> _Your assignment_: Return the section of the point cloud text from "3. Methodology" to "category co-occurrence analysis.", copied word for word.

The development of 3D point cloud data in the cultural heritage field is very dependent on the data-information-knowledge model [98]. Firstly, 3D point cloud data obtained by 3D laser scanning and photogrammetry provides a high-precision 3D digital model for cultural heritage documentation. Since a single data acquisition platform usually cannot meet the comprehensive analysis requirements of cultural heritage, many scholars have achieved such goals (e.g., recording the indoor-outdoor, ground-façade-roof, and sight occlusion areas of cultural heritage) based on multi-source point cloud fusion technology. The geometrical information in the point cloud can be extracted by point, line and surface feature extraction and segmentation. Subsequently, the point cloud semantic segmentation methods are employed to associate the geometric information with the semantic information. This information can be further used for 3D GIS integration or HBIM building, aiding cultural heritage management, spatial analysis, and structure analysis. Learning-based methods (machine learning and deep learning) provided the possibility of associating more semantic information with cultural heritage through automatically semantic segmentation and classification models [99]. However, these methods highly rely on a public benchmark dataset, which are currently lacking.
Recently, researches have focused on the effective fusion of point cloud data and knowledge, so that point cloud data can be directly used in knowledge mining and decision-making [100]. For instance, Poux et al. (2016, 2017) [101,102] proposed a smart point cloud structure for cultural heritage. Yang et al. (2021) [103] proposed a smart point cloud modeling process for complex geometric cultural relics. Ponciano et al. (2021) [104] stated three knowledge-based 3D digitization processes of cultural heritage, including a recommendation process of cultural data acquisition, object recognition process to structure the raw data, and an enrichment process based on Linked Open Data to document cultural objects. In a word, the development of 3D point cloud application in the field of cultural heritage shows the trend of data-information-knowledge, involving data collection, information extraction, and knowledge fusion. However, the topics and hotspots of each aspect vary over time and location. It is necessary to learn a wide range of research topics from the massive published high-level literature based on scientometrics analysis in order to find the most important and key terms, clarify its past and present development process, and identify the most active research frontiers and development trends.

3. Methodology

This section presents our data collection strategy, visualizes new trends, analyzes general development, and identifies roles with significant influence in employing 3D point cloud data for cultural heritage. Figure 1 demonstrates the overall framework for the scientometric analysis of the literature in this domain, which mainly includes data collection, term co-occurrence analysis, document co-citation analysis, national collaboration analysis and category co-occurrence analysis.
First, we collected qualified literature from the WoS using appropriate queries, e.g., topics and journals. The obtained literature was then processed by a series of analysis and visualization using CiteSpace software. We conducted term (i.e., noun phrases included in the title, abstract, keywords and keywords plus) co-occurrence analysis through a knowledge network to identify the main clusters, representing a wide range of research topics in the domain of 3D point cloud for cultural heritage.
Landmark articles were identified through the document co-citation network, and the research basis and research hotspots that scholars are interested in were determined according to the clustering results. Moreover, the collaborative country network and category co-occurrence network were established to indicate the national collaboration and multidisciplinary intersection, respectively. More details regarding each are elaborated in the following sections.

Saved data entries
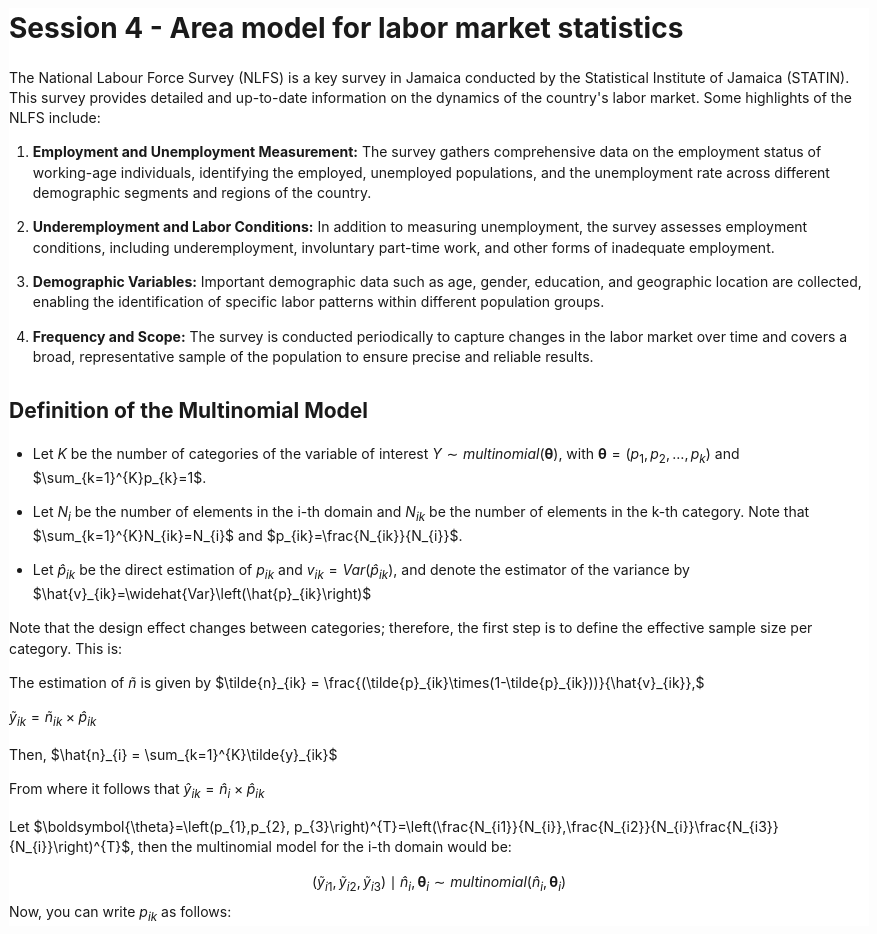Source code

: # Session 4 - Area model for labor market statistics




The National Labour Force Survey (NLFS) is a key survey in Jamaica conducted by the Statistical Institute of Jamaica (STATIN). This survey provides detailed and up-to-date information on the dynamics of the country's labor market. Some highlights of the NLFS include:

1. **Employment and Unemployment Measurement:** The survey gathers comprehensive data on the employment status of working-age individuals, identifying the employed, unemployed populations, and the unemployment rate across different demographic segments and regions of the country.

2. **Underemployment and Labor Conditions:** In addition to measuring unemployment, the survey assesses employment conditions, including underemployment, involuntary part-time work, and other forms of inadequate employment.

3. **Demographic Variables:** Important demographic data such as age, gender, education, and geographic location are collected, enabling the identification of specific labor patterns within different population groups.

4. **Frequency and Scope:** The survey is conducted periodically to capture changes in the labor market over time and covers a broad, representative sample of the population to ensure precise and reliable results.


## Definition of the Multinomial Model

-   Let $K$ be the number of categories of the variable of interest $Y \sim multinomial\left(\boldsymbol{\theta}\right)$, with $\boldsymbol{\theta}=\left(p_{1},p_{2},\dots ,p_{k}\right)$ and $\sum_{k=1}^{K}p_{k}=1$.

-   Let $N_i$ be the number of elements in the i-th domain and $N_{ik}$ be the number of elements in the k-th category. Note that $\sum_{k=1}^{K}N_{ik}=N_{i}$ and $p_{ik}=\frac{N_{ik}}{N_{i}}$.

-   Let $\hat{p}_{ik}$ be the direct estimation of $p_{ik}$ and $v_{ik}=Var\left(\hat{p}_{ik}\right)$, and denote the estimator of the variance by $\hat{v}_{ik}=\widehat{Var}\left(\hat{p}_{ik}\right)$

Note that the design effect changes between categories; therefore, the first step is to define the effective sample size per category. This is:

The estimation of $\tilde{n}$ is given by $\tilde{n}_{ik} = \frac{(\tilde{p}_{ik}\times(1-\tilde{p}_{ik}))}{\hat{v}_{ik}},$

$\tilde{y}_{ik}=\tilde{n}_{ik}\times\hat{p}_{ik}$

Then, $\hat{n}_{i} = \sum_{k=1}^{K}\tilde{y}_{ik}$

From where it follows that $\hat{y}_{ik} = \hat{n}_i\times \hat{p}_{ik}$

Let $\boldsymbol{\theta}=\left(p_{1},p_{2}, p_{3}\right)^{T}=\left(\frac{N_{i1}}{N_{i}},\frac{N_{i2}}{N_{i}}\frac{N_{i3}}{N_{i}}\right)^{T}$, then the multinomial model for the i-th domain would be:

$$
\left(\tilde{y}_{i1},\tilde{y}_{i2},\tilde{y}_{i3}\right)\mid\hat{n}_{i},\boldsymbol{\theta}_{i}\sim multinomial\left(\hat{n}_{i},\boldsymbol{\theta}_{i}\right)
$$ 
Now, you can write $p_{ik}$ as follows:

> _Reply_:
3. Methodology

This section presents our data collection strategy, visualizes new trends, analyzes general development, and identifies roles with significant influence in employing 3D point cloud data for cultural heritage. Figure 1 demonstrates the overall framework for the scientometric analysis of the literature in this domain, which mainly includes data collection, term co-occurrence analysis, document co-citation analysis, national collaboration analysis and category co-occurrence analysis.